Esti menambahkan, kegiatan yang dimaksud merupakan kolaborasi dari DPP PDIP, DPD PDIP NTT, DPC PDIP Flores Timur, juga DPC PDIP Sikka ini merupakan aksi lanjut dari arahan yang digunakan diberikan Ketua Umum PDIP Megawati Soekarnoputri untuk berbagi dengan merek yang mana sedang terdampak bencana erupsi.
“Ada beberapa kegiatan yang mana diadakan oleh PDIP di komitmennya membantu warga terdampak erupsi Gunung Lewotobi, salah satunya adalah melakukan gotong royong rehabilitasi beberapa rumah, tempat ibadah masjid, rumah ibadah Kristen, serta pastoran Katolik. Hal ini juga menunjukkan cerminan Flores Timur yang dimaksud terkenal sebagai tempat dengan toleransi yang dimaksud tinggi,” kata Esti.

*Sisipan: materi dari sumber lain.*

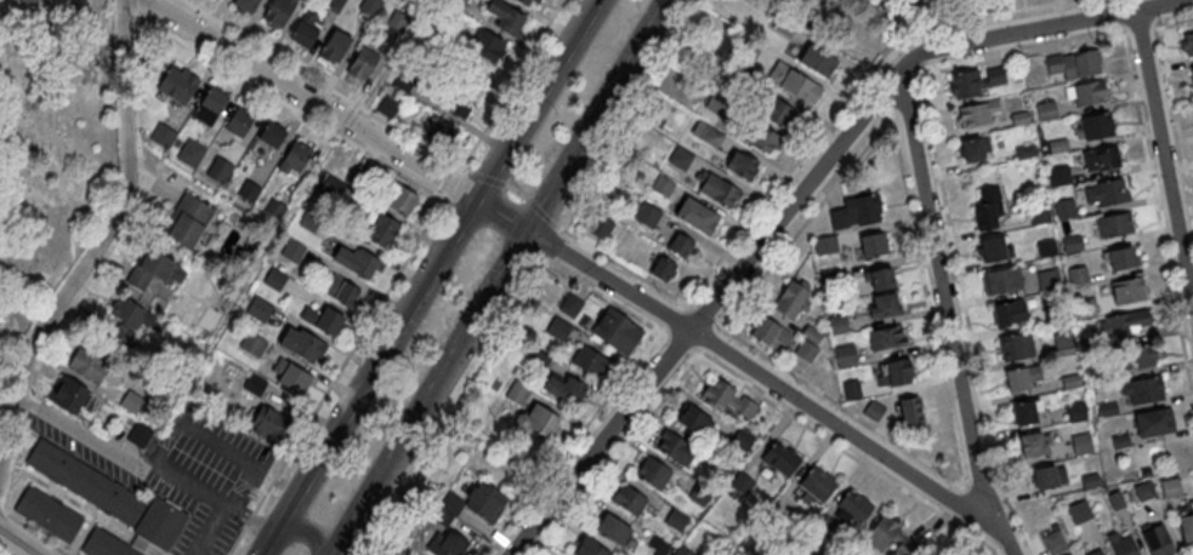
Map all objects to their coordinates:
building: (25, 1)
building: (526, 2)
building: (245, 4)
road: (134, 6)
road: (93, 9)
building: (278, 12)
building: (506, 17)
park: (858, 21)
road: (1173, 24)
road: (1039, 28)
building: (305, 29)
road: (1140, 30)
road: (1124, 33)
building: (1186, 44)
building: (487, 45)
building: (334, 46)
building: (746, 47)
building: (818, 61)
road: (974, 62)
building: (362, 64)
building: (1073, 64)
road: (55, 72)
building: (1191, 73)
building: (976, 81)
building: (177, 83)
building: (794, 83)
road: (510, 85)
road: (327, 86)
building: (1085, 92)
road: (903, 98)
building: (458, 100)
road: (291, 105)
road: (843, 105)
building: (209, 106)
building: (388, 106)
building: (1046, 109)
building: (775, 110)
building: (978, 111)
road: (1175, 118)
building: (240, 121)
building: (1096, 124)
building: (442, 133)
building: (271, 134)
building: (163, 135)
building: (760, 136)
building: (975, 148)
park: (51, 151)
building: (190, 153)
building: (1100, 157)
building: (295, 158)
building: (742, 165)
road: (1163, 166)
building: (219, 171)
building: (356, 175)
building: (1059, 175)
road: (1149, 175)
road: (485, 178)
road: (453, 182)
building: (662, 185)
building: (335, 187)
road: (514, 190)
building: (719, 191)
building: (1105, 191)
building: (402, 199)
building: (990, 207)
building: (1064, 207)
road: (541, 210)
building: (857, 210)
building: (647, 214)
building: (697, 215)
road: (806, 220)
building: (188, 221)
building: (1114, 224)
road: (487, 225)
building: (602, 227)
building: (383, 230)
building: (873, 244)
building: (680, 245)
building: (825, 245)
road: (100, 247)
building: (995, 247)
building: (291, 250)
building: (1120, 257)
road: (573, 260)
road: (101, 263)
building: (364, 263)
road: (621, 264)
building: (663, 268)
building: (151, 272)
road: (428, 277)
road: (499, 277)
building: (274, 278)
building: (880, 278)
building: (1048, 278)
building: (1002, 279)
building: (1127, 289)
building: (341, 290)
road: (594, 291)
building: (792, 298)
building: (884, 304)
building: (259, 308)
road: (703, 312)
building: (1008, 312)
road: (702, 313)
road: (671, 316)
road: (944, 316)
road: (966, 317)
road: (19, 318)
building: (323, 319)
building: (1125, 322)
building: (838, 324)
building: (617, 331)
building: (771, 334)
building: (887, 338)
road: (710, 339)
road: (678, 342)
building: (1062, 342)
building: (302, 344)
building: (1016, 345)
road: (757, 350)
building: (806, 350)
building: (846, 356)
building: (1138, 356)
building: (589, 360)
building: (276, 362)
road: (690, 363)
building: (86, 365)
building: (894, 372)
road: (337, 374)
building: (1019, 377)
building: (565, 388)
building: (851, 389)
building: (1141, 389)
building: (517, 392)
building: (71, 395)
road: (944, 396)
building: (729, 400)
building: (131, 401)
building: (874, 410)
building: (1076, 410)
building: (910, 411)
building: (1026, 411)
building: (694, 420)
building: (539, 421)
building: (1153, 421)
building: (269, 423)
building: (139, 434)
road: (85, 437)
road: (211, 438)
road: (571, 441)
building: (1034, 443)
building: (1081, 443)
building: (675, 447)
road: (846, 450)
building: (781, 459)
road: (608, 465)
parking lot: (173, 467)
building: (653, 472)
building: (1048, 475)
building: (89, 481)
building: (742, 483)
building: (818, 483)
road: (962, 485)
building: (1170, 487)
road: (973, 493)
road: (962, 498)
road: (214, 499)
building: (629, 499)
building: (485, 501)
building: (854, 507)
road: (85, 508)
building: (49, 513)
road: (249, 517)
building: (676, 519)
building: (1186, 520)
building: (613, 529)
building: (882, 530)
road: (305, 531)
road: (33, 532)
building: (140, 532)
road: (81, 534)
building: (1158, 538)
building: (1053, 543)
building: (1121, 543)
building: (660, 545)
road: (9, 548)
building: (589, 548)
building: (683, 551)
building: (1093, 552)
building: (1072, 554)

Selain memberikan bantuan, di kegiatan yang dimaksud dijalankan 23-26 Januari 2025 ini, PDIP juga melakukan pemeriksaan kebugaran yang dimaksud dipimpin oleh para dokter spesialis dan juga pemberian bantuan obat-obatan. Selain itu, lanjut Esti Wijayati, PDIP juga akan memberikan trauma healing untuk anak-anak juga orang dewasa. “Tentu akan didukung oleh kelompok yang tersebut telah memahami trauma healing.”
Esti juga meneruskan instruksi Megawati Soekarnoputri. Bagi putri Presiden Soekarno itu, Natal bukanlah sekadar perayaan, tetapi panggilan untuk berbagi kasih, meringankan beban sesama, kemudian mendirikan harapan baru. “Kami hadir dalam di lokasi ini bukanlah berpesta, tetapi bersatu penduduk Lewotobi merasakan suka lalu duka mereka,” kata Esti.
Tim PDIP mengunjungi Susteran PRR, pengelola Rumah Sakit Kusta di dalam TTU, audiensi dengan GMIT, MUI, dan juga Keuskupan Larantuka disertai peninjauan ke lembaga Seminari San Dominggo Hokeng pada Kamis (23/1/2025).
Pada Hari Jumat juga Sabtu, 24-25 Januari 2025, dijalankan bakti sosial juga gotong royong memperbaiki rumah di tempat Desa Bokang, Titehena, Boru, Boru Kedang, Pululera, Hokeng Jaya. Selain memberikan bantuan, akan diadakan perayaan Ekaristi bersatu pada Hari Minggu (26/1/2025) pada Desa Lewolaga, Kecamatan Titehena, Flores Timur.
Esti mengatakan, ketika berkunjung ke NTT, pihaknya mendapatkan sebagian masukan dari publik untuk memperhatikan peserta didik yang terdampak erupsi. “Sesuai dengan amanat Ibu Puan Maharani, kemudian kita berikan bantuan untuk peserta didik yang tersebut terdampak bencana Gunung Lewotobi sekitar 265 anak,” ujarnya.